It makes the relationship look more than a little unbalanced and once again raises the question as to whether or not IBRC harbours ambitions to take on Anglo’s mantle of banker to Ireland’s golden circle rather than to just get tax payers’ money back and exit the stage.

In Aynsley’s defence, he does not hold the strongest of hands.

It also emerged last week that the bank is not entirely happy with the security it holds against McKillen’s personal debts and was trying as recently as December to get him to give them more security.

Aynsley’s supporters would no doubt argue that he is playing the longer game – not necessarily out of choice – and believes he will get more back in the long term by playing along with McKillen.

There is some logic to this, but only if there is a safety net – in the form of adequate security – and also a modicum of trust.

Based on last week’s evidence it looks as though Anglo is struggling to the mend the holes in its safety net.

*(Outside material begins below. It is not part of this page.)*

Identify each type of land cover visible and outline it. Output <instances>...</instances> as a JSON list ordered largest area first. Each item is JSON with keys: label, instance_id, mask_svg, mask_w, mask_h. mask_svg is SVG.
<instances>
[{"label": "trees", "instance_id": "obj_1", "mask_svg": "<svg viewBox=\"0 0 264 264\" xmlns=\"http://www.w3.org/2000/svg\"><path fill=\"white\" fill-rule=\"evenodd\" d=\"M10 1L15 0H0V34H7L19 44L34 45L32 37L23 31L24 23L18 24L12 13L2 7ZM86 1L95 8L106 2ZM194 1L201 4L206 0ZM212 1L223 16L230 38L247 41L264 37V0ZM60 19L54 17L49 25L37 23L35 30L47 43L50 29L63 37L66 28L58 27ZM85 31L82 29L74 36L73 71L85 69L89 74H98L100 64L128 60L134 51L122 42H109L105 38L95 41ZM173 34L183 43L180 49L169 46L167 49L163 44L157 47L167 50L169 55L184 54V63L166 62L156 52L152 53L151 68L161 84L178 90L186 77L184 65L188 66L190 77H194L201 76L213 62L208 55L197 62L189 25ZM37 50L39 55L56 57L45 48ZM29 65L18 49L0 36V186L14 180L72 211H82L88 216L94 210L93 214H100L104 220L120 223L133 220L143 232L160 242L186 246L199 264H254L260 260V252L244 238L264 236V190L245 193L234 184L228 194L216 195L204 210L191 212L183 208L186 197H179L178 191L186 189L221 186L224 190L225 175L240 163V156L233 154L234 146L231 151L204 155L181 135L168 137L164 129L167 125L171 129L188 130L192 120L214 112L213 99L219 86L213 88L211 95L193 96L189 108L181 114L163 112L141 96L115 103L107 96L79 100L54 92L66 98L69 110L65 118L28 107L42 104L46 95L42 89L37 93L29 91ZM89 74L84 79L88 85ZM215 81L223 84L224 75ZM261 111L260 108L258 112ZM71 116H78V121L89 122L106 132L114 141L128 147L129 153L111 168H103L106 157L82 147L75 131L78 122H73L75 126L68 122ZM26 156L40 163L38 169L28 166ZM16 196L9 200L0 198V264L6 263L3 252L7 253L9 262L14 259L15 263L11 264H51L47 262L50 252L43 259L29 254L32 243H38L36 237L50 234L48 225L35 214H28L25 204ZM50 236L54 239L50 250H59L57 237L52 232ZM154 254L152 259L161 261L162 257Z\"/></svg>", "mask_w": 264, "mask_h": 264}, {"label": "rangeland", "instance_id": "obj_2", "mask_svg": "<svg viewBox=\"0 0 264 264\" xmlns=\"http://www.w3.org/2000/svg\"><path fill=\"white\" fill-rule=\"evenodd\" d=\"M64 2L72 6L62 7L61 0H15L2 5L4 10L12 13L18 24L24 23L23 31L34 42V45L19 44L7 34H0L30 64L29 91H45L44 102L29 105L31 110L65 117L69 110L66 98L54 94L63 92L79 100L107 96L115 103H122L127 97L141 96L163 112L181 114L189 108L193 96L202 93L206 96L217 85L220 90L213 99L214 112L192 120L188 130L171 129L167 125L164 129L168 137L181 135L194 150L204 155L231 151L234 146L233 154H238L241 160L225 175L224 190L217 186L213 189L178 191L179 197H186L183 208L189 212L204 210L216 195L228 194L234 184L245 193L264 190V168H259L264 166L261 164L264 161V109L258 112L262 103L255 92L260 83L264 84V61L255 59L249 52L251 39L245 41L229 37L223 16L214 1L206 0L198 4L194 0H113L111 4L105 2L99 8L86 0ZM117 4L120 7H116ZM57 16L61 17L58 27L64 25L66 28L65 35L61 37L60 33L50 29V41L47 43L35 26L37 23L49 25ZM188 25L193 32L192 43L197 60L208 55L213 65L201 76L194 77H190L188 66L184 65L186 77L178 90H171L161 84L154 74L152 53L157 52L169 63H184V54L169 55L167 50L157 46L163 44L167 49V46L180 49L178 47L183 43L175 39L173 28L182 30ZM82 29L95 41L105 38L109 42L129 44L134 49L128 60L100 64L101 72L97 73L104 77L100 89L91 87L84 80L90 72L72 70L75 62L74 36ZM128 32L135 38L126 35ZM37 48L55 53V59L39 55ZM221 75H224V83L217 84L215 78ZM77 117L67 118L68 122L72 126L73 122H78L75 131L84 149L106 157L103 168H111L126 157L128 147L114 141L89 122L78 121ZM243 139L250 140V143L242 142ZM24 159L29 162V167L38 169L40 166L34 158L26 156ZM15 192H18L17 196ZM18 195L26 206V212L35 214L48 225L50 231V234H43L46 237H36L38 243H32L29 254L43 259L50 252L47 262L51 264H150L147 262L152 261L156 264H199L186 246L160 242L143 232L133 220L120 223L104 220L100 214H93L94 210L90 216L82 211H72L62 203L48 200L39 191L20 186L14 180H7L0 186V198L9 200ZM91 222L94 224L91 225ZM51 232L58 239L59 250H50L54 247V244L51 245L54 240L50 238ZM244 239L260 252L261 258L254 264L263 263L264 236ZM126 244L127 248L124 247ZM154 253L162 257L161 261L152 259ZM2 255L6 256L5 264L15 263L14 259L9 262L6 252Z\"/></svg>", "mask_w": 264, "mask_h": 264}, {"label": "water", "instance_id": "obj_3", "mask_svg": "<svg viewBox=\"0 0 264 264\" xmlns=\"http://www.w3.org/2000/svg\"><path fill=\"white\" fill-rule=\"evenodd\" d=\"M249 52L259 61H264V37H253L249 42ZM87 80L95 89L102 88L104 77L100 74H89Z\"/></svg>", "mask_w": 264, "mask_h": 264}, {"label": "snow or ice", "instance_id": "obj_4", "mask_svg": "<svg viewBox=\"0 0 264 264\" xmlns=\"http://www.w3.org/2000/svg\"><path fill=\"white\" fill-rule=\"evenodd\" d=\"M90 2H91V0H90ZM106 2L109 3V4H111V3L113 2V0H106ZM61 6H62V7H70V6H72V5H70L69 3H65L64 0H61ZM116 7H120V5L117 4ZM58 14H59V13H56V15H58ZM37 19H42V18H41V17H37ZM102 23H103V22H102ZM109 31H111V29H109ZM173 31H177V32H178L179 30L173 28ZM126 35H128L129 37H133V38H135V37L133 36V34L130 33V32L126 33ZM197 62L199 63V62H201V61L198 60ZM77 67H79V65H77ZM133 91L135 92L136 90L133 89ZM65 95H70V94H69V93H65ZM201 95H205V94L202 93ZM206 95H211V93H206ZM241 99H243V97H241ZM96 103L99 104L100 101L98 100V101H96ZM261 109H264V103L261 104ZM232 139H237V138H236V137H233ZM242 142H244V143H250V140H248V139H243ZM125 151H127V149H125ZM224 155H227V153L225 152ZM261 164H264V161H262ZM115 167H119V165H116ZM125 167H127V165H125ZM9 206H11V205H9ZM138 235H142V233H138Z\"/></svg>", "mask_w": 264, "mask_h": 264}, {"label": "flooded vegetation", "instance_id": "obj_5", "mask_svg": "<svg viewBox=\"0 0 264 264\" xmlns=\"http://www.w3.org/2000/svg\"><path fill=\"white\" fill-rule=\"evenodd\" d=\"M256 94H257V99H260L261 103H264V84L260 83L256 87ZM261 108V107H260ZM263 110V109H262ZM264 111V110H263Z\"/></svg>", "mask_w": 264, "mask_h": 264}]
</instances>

Whether or not McKillen’s failure to disclose his windfall from last year has damaged trust remains to be seen.

London Whale gives JPMorgan Chase that sinking feeling

Bank loses billions of dollars at a secretive unit that has been investing in complex instruments that seem to be poorly understood even within the world of banking.

No it’s not 2008, but JPMorgan Chase in 2012.

Perhaps the biggest irony of JPMorgan boss Jamie Dimon having to fess up to an unexpected loss in the bank’s “synthetic credit portfolio” is that the unit which made the trades was supposedly designed to reduce the risks it faces on its day-to-day business.

Dimon and other JPMorgan executives will find it hard to dismiss the activities of the “chief investment office” in the same way that other banks have laid the blame for massive trading losses at the door of rogue traders.

The London-based unit had made headlines as recently as last month when hedge funds complained that its outsized bets were distorting the market.

The activities of the office, headed up by a trader variously nick-named “the London Whale” and “Voldemort”, couldn’t come at a worse time, not just for JPMorgan but for the entire US banking sector.

Since early 2010 Wall Street has been lobbying against the Volcker rule, named after the former Federal Reserve chairman, which would ban banks from proprietary trading. But it seems unlikely JPMorgan’s trades would have fallen under the remit of Volcker as it is currently framed.

In its own lobbying on the rule, JPMorgan had warned that the hedging activities of its chief investment office would be curtailed and its business damaged.

With JPMorgan now admitting to losses of $2 billion, which could rise considerably as it attempts to unwind its position, Dimon will be hard pressed to argue against an even tougher form of the Volcker rule.

Some things in banking never seem to change.